##### Input material #####
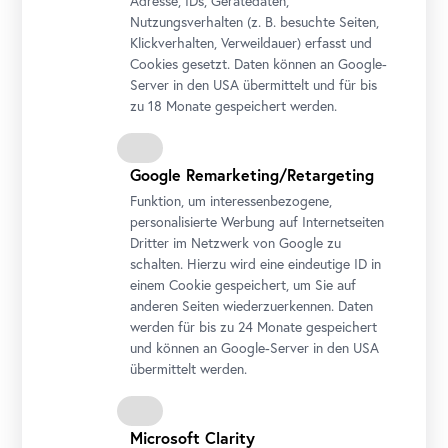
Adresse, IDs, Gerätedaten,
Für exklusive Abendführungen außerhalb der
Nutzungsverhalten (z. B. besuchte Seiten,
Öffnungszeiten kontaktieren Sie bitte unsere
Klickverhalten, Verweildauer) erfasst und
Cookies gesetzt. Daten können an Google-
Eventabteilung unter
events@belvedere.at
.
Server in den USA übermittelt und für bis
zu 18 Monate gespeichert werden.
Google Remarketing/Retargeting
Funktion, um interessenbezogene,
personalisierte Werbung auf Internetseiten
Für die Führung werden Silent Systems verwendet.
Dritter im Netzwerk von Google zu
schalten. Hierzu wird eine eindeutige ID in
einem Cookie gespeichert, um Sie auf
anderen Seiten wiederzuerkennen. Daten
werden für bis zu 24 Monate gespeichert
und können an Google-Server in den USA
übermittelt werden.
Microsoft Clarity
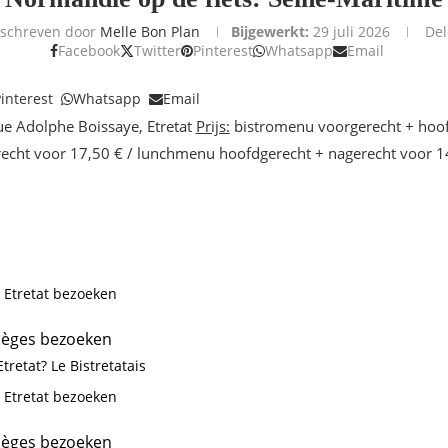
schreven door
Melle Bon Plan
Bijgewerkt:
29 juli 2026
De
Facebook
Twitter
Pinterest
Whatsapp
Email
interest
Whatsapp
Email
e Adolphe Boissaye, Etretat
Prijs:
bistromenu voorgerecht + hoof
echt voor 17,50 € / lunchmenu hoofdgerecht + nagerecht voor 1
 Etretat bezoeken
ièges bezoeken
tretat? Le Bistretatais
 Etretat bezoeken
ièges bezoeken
#####
##### Input material #####
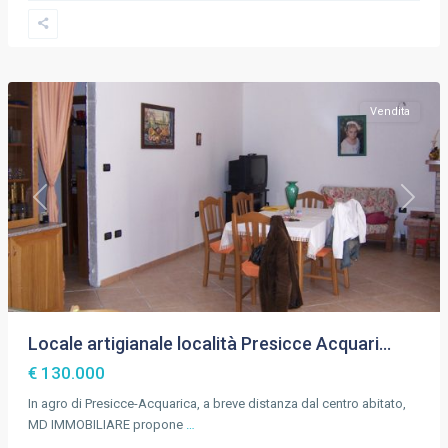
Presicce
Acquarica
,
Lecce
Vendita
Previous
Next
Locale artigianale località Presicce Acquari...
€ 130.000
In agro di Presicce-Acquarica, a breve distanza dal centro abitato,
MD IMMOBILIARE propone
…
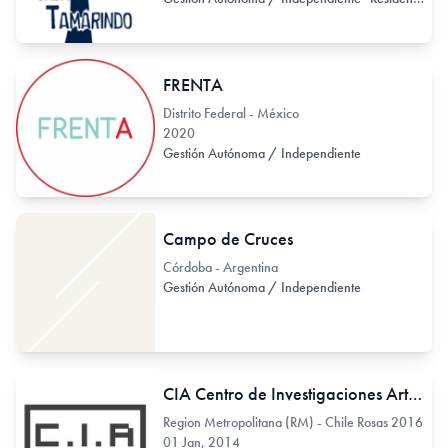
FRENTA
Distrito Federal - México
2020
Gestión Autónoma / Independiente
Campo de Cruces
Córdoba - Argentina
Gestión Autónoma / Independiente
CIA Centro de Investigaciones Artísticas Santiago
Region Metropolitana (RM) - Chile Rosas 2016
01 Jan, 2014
#####
##### Input material #####
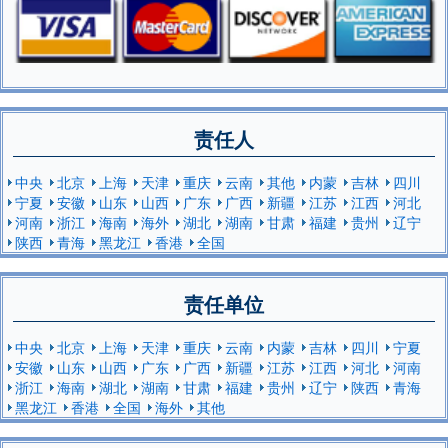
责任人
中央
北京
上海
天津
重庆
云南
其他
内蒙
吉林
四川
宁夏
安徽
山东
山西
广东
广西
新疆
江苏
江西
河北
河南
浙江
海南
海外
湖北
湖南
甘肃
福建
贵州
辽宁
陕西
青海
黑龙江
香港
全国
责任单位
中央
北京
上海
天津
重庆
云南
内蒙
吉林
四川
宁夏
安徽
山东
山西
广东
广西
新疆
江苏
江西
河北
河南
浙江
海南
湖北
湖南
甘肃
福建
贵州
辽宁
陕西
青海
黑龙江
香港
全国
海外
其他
#####
Your task —
Throughout the records above, find the lines in which the word "Presicce" appears and return them.

Result —
Presicce
Locale artigianale località Presicce Acquari...
In agro di Presicce-Acquarica, a breve distanza dal centro abitato,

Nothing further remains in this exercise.